Eu não pude vê-lo jogar. Melhor dizendo: se vi, eu era tão pequeno que não registrei na memória. O certo é que, assim que tive noção de ser um torcedor atuante do Fluminense, eu sabia quem era Lula, ao lado de outros próceres como Denilson, Samarone, Manfrini e outros.
Ali pelo começo dos anos 1980, 1982, Lula teve uma passagem como treinador do Fluminense. Era uma época de chumbo, o time há quase dois anos sem ser campeão – por favor, não riam. Lembro de meu pai torcer muito por ele. Eu tinha 13 anos e começava a ir aos primeiros jogos sozinho.
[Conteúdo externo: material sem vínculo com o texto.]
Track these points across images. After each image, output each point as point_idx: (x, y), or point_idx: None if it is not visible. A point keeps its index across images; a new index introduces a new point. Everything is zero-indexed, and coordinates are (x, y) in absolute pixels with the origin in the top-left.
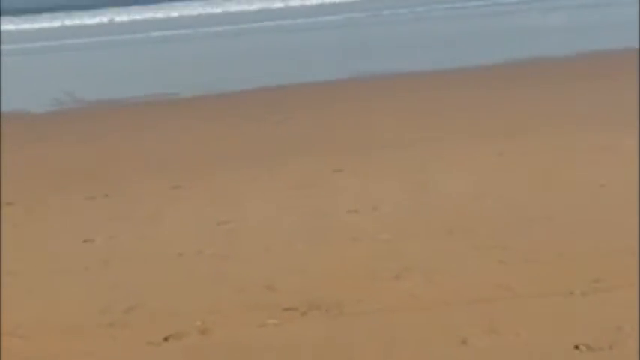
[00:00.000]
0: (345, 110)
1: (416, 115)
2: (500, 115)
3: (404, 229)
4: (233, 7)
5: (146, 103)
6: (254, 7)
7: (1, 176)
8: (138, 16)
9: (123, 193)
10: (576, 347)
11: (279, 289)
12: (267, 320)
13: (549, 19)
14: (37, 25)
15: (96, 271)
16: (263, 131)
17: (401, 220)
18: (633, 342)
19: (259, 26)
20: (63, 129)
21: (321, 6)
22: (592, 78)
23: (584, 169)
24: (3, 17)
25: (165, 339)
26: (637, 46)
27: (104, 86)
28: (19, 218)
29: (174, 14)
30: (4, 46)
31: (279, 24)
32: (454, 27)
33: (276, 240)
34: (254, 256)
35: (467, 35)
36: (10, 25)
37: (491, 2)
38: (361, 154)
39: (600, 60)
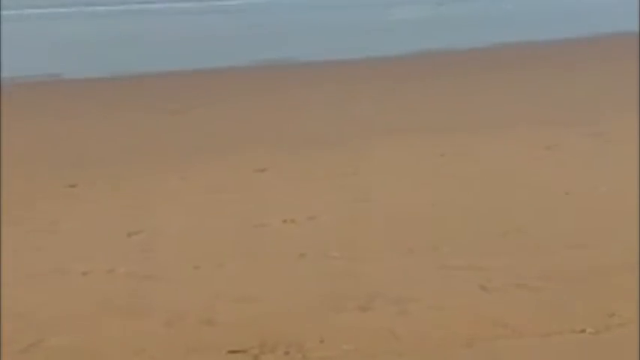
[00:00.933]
0: (259, 101)
1: (343, 108)
2: (438, 108)
3: (354, 244)
4: None
5: (24, 84)
6: None
7: None
8: None
9: (3, 192)
10: None
11: (220, 323)
12: None
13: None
14: None
15: None
16: (161, 122)
17: (347, 232)
18: None
19: (153, 7)
20: None
21: None
22: (524, 66)
23: (538, 172)
24: None
25: None
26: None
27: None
28: None
29: None
30: None
31: (181, 6)
32: (390, 13)
33: (205, 256)
34: (181, 277)
35: (403, 21)
36: None
37: None
38: (284, 152)
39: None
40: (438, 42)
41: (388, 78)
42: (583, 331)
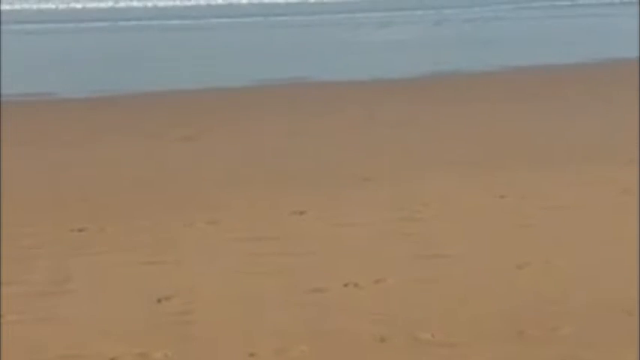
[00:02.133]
0: (276, 125)
1: (373, 136)
2: (479, 139)
3: (444, 320)
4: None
5: (16, 103)
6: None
7: None
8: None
9: (3, 238)
10: None
11: None
12: None
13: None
14: None
15: None
16: (171, 150)
17: (428, 302)
18: None
19: (157, 24)
20: None
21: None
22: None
23: (625, 222)
24: None
25: None
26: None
27: None
28: None
29: (52, 6)
30: None
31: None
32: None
33: (258, 336)
34: None
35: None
36: None
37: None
38: (324, 190)
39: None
40: (438, 64)
41: (404, 102)
42: None
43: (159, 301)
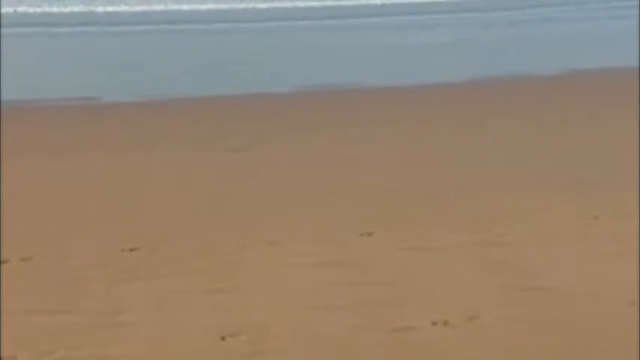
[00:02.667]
0: (339, 135)
1: (455, 150)
2: (571, 150)
3: None
4: (171, 5)
5: (61, 108)
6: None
7: None
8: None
9: (51, 257)
10: None
11: None
12: None
13: None
14: None
15: None
16: (221, 163)
17: (535, 346)
18: None
19: (178, 28)
20: None
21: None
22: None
23: None
24: None
25: None
26: None
27: (13, 85)
28: None
29: (99, 9)
30: None
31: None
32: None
33: None
34: None
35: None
36: None
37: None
38: (392, 209)
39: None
40: (490, 67)
41: (462, 107)
42: None
43: (223, 338)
Foi o início de uma longa solidão que, de certa forma, permanece até hoje. Helio Andel adorava Lula e isso para mim bastava.
As crônicas de Júnior e Jocemar aqui publicadas dão o tom da situação: foram escritas de maneira simples, rápida mas carregada de emoção. Eles eram dois garotos quando viram Lula entortar o mundo afora, marcar gols decisivos – mais de 100 só pelo Flu – e garantir títulos imortais. Agora, jovens sexagenários, eles voltaram no tempo e se emocionaram com a fase mais bonita do futebol: garotos vendo seus ídolos eternizar seus nomes no clube. Meio século depois, o nome de Lula os tocou na alma.
A vida passa muito rapidamente e celebrar os grandes momentos é fundamental. Tudo é breve. Já, já, eu também serei um sexagenário emocionado com dribles de Robertinho, gols antológicos de Cláudio Adão e arrancadas de Edinho. Na quinta-feira foi emocionante ver os Sussekinds, pai e filha, comemorando muito a vitória do Fluminense – eu já puxei o pai pela mão, abracei a avó em grandes gols e agora a filha é o presente eterno em que vivemos. Meu pai me puxou pela mão e foi embora, eu puxei meu irmão pela mão e ele foi embora. A arquibancada celebra a vida e isso vai muito além de um jogo de futebol, mas só poucos entendem a essência disso.
Na quinta-feira também corri risco de morte ou, no mínimo, algumas porradas bem sérias no Engenhão. Não aconteceu por fatores que não sei explicar, mas pela primeira vez em décadas cometi um erro capital no encontro de torcidas. Esse erro acabou sendo fundamental para ajudar a Força Flu no transporte de instrumentos. Horas depois, eu estava com Gonzalez no mesmo carro, passando pelos mesmos lugares mas então com 200 livros na mala. Não tinha a menor ideia, mas tudo aquilo já era uma homenagem a Lula. Explico: 1971, fim do jogo, um gol apoteótico e um título sobre um dos maiores times que o rival já teve. Era a despedida do craque e não sabíamos, o prenúncio, o aviso.
Meu amado Fluminense, por favor: não insista em deixar seus ídolos morrerem no ostracismo esportivo. Não basta fazer uma festa e dar uma camisa a cada cinco anos. Há muitas iniciativas baratas que já deveriam pertencer à rotina do club. Preservar a memória é respeitar a nossa própria história. Samarone, Manfrini, Marco Antônio, Gil, Edinho, Denílson, Mario, Deley, Ricardo e tantos outros estão por aí, é preciso fazer e há muita coisa a ser feita. O Lula merecia mais, muito mais.
Em algum lugar que não sei dizer, meu pai disfarça e chora. É que de 1971, nem quem não viu se esquece.